3. Submit to Google.

Scrutiny can also generate the xml sitemap for you, listing your new pages (and images and pdf files too if you want).

Apparently Google treats the https:// version of your site as a separate 'property' in its Search Console (was Google Webmaster Tools). So you'll have to add the https:// site as a new property and upload the new sitemap.

[update 15 Jul] I uploaded my sitemap on Jul 13, it was processed on Jul 14.

4. Redirect

As part of the migration process, Google recommends that you then "Redirect your users and search engines to the HTTPS page or resource with server-side 301 HTTP redirects"  (full article here)

Monday 9 July 2018

Vinyl Shine getting started

Press 'Online' and see whether you see sound waves from your input.

If not, visit your System Preferences > Sound > Input and make sure that the correct device is chosen for input. If an input volume control is available there, make sure that it's set to a suitable level (not quite reaching the peak at the loudest parts of the music).

If you need it, display the graphic equalizer. Enjoy the music.

The Pop filter button will switch the pop filtering on or off.

To capture the processed sound, press the Record button. When you've finished, the same Record button or switching the Online button off will take you into Editing mode.

You can select a region, and use the usual scrolling gestures - left and right to scroll the playhead back and forth, and scroll up and down to zoom in and out on sections of the music (centered on the playhead).

When you save, if a region is selected, the selected region will be saved. Otherwise, all of the sound in the view will be saved. Visit Preferences to choose lossless (.aiff) or AAC (.m4a)

Vinyl Shine for Mac is available here:

Friday 6 July 2018

Vinyl Shine for Mac - follow-up

Since last week's announcement of Vinyl Shine, the app seemed to approach the point where it was usable. But then that seemed so far away from beta as it was lacking functionality.

At its core is the pop filter. That had taken a large amount of the development time and was becoming pretty effective. 

But the app surrounding it wasn't so functional. Opening a file, running the filter and saving the clean file quickly gets tedious. Even if you run the filter over a whole side of an LP at a time, you first needed to run something else to record the sound and then something else to split and add track names. 

So it seemed best to build more supporting functionality. We returned to the original aim of 'real time' filtering. Much coffee later and we have recording and real-time-pop-filtering done. Also splitting and saving individual tracks. It's becoming much more useful.

Scenario 1. Plug your record player into the computer. (USB or line-in).

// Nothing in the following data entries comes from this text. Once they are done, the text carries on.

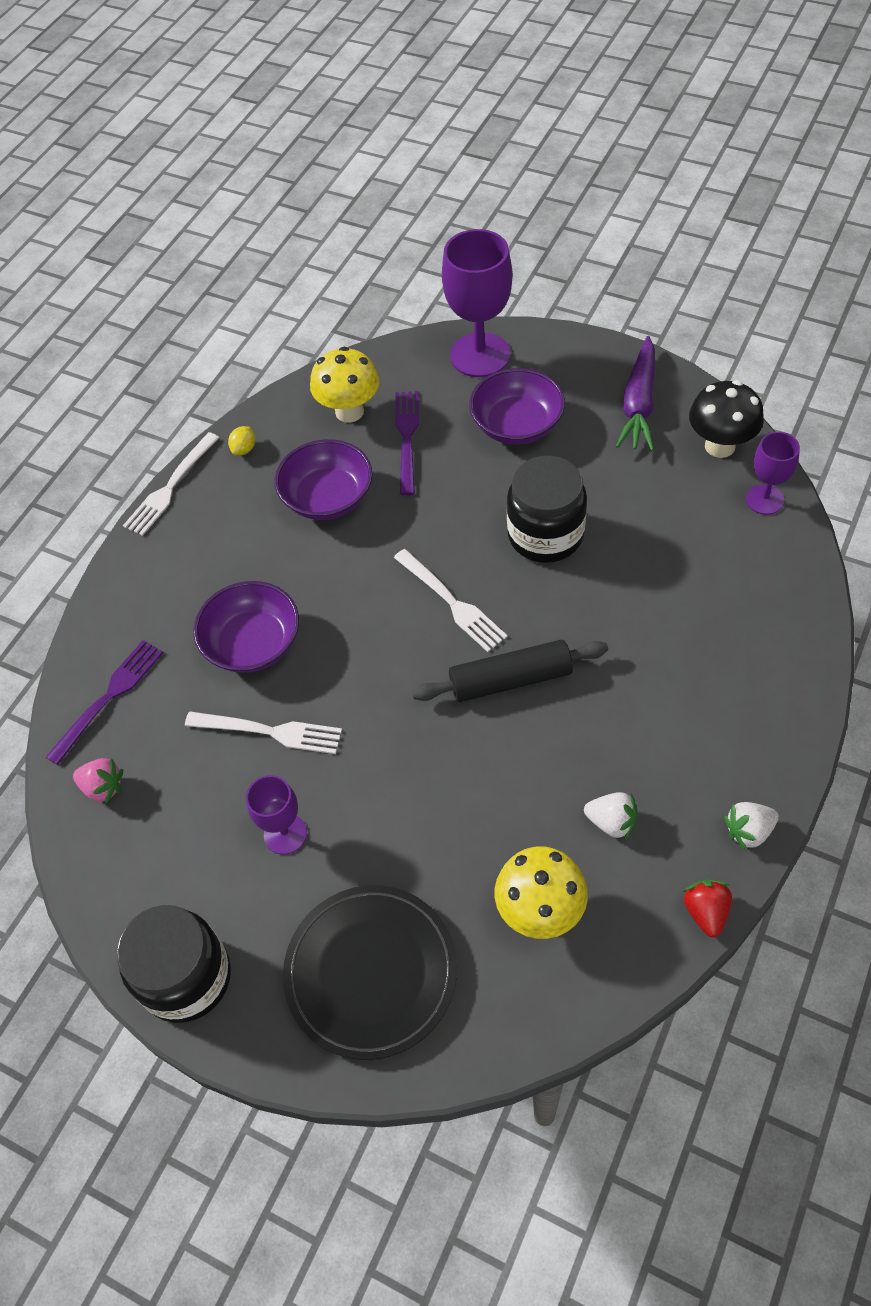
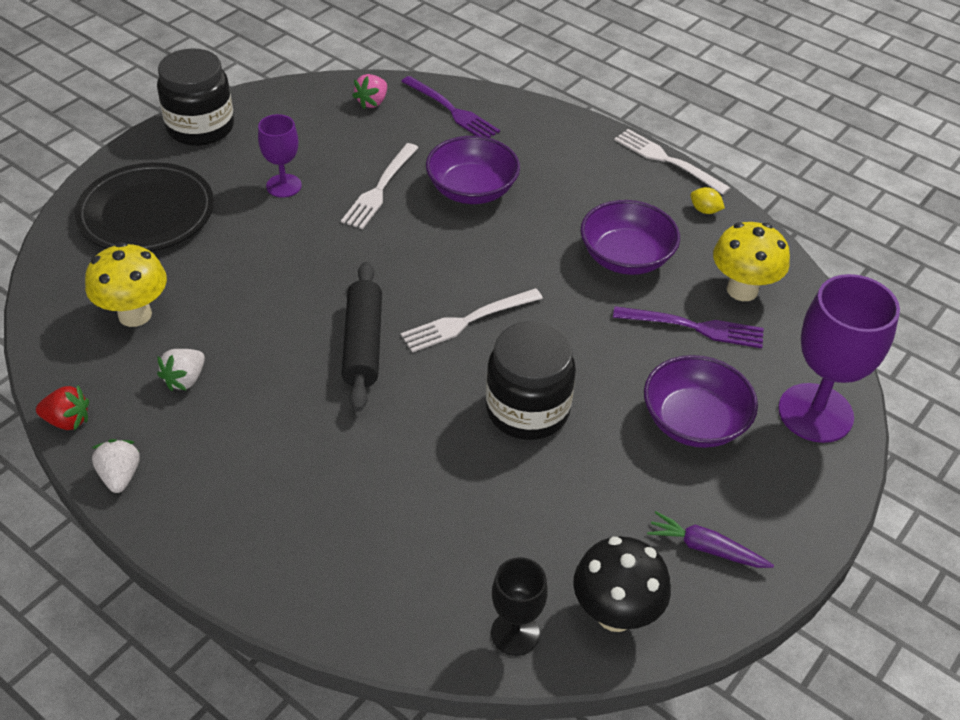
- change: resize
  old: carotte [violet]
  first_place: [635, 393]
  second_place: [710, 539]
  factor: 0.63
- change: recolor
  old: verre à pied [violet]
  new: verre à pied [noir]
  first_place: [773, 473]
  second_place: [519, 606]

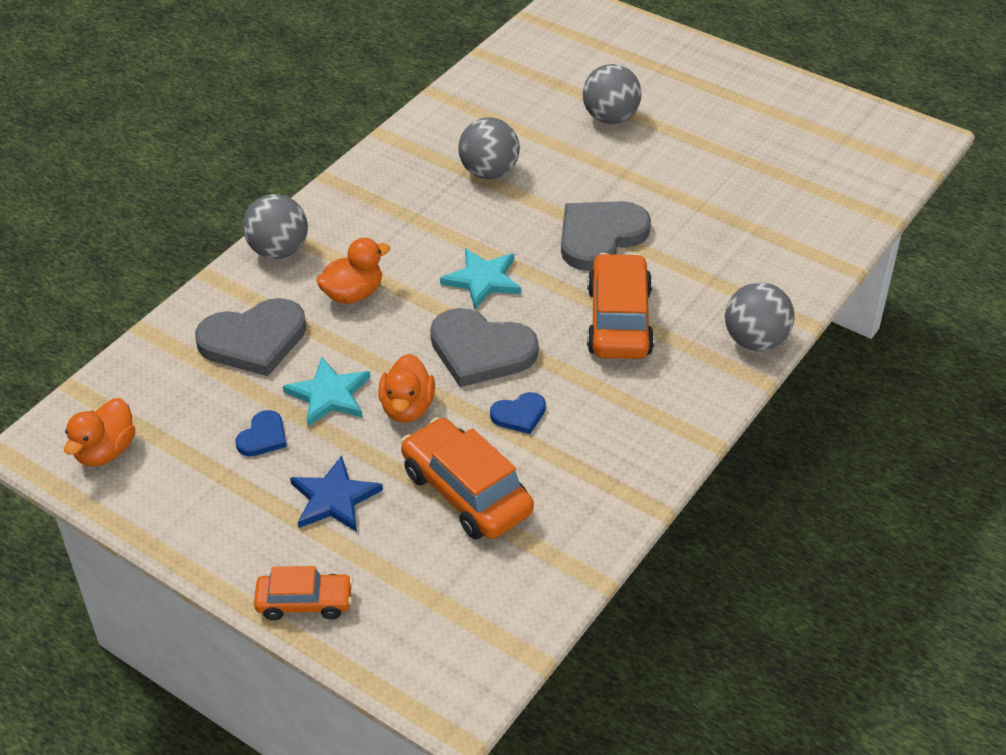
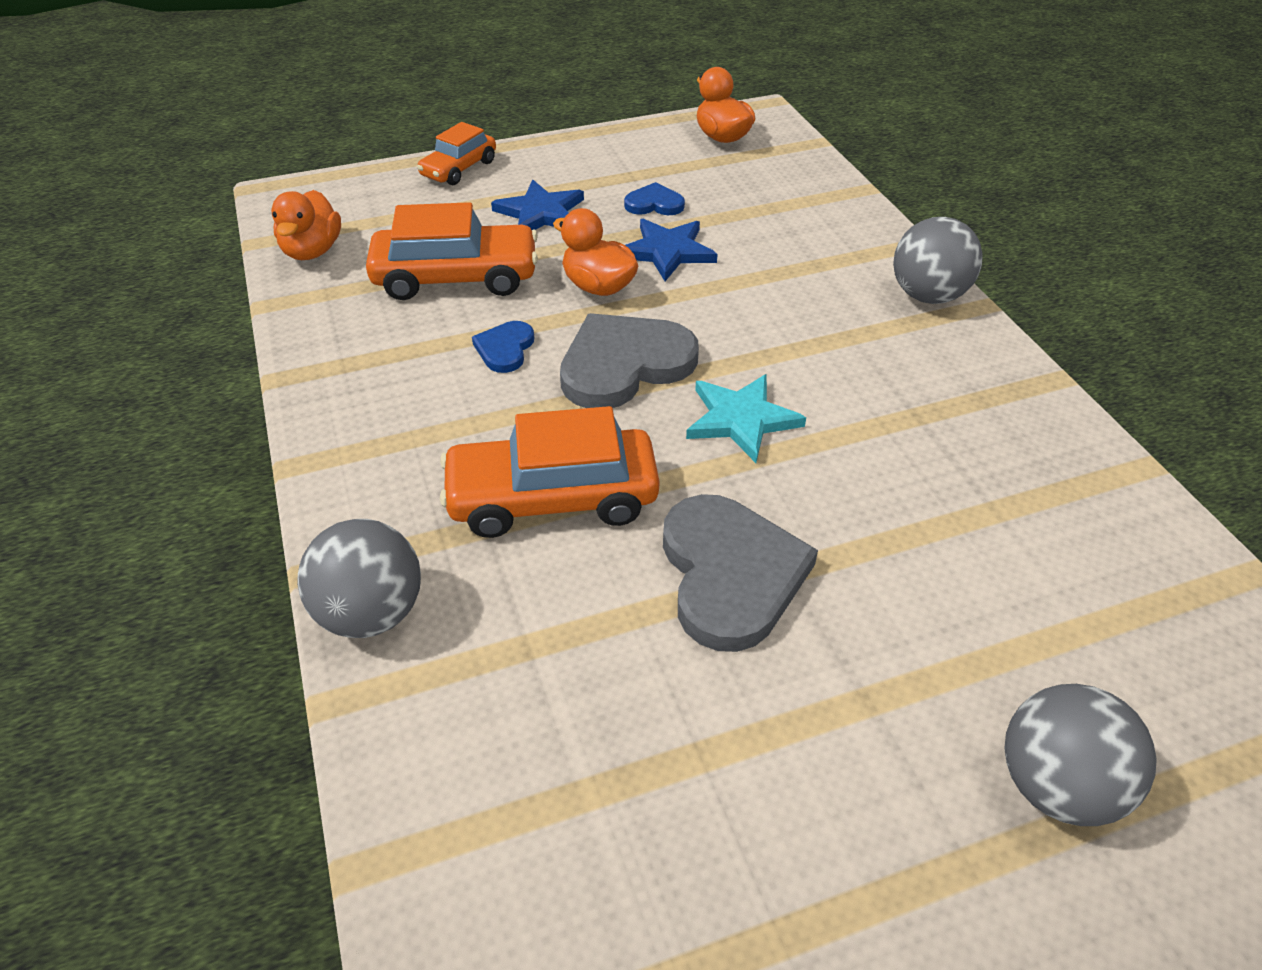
- change: delete
  old: cœur [gris]
  first_place: [250, 337]
- change: rotate
  old: cœur [bleu]
  first_place: [261, 433]
  second_place: [654, 198]
  degrees: 120
- change: recolor
  old: étoile [turquoise]
  new: étoile [bleu]
  first_place: [326, 392]
  second_place: [671, 250]
- change: move
  old: canard [orange]
  first_place: [353, 271]
  second_place: [306, 225]
- change: delete
  old: balle [gris]
  first_place: [489, 148]
- change: rotate
  old: voiture [orange]
  first_place: [620, 306]
  second_place: [550, 472]
  degrees: 135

Simply use Vinyl Shine as a player, with the pop-filter running in real-time*.

There's a 10-band graphic equaliser applied to the playthrough / recording  with the RIAA curve as a preset. Make your own default settings too.

Scenario 2. With the pop filter on, press record and put the needle down. Record a single track or a whole side, then switch to editing mode to normalise and select and save individual cleaned and normalised tracks. 

I'm also pleased with how 'cool' it's running. With many efficiencies still to be made, its cpu use is fine.
[update 8 Jul 18] After a weekend of working on refinements and efficiencies, this is how things are running with pop filtering switched on (testing here using a 2012 Mac mini).

* ok, it's running with a buffer. It's slightly odd putting the stylus down on the record and hearing that 'needle down' sound through the speakers a fraction of a second later, but otherwise the delay isn't really noticeable. [update] there's now an option in preferences for the amount of buffering, this can help avoid glitches in the playback caused by buffer underrun. This is only for listening pleasure. Even if the underrun happens, the glitch won't appear in the recording.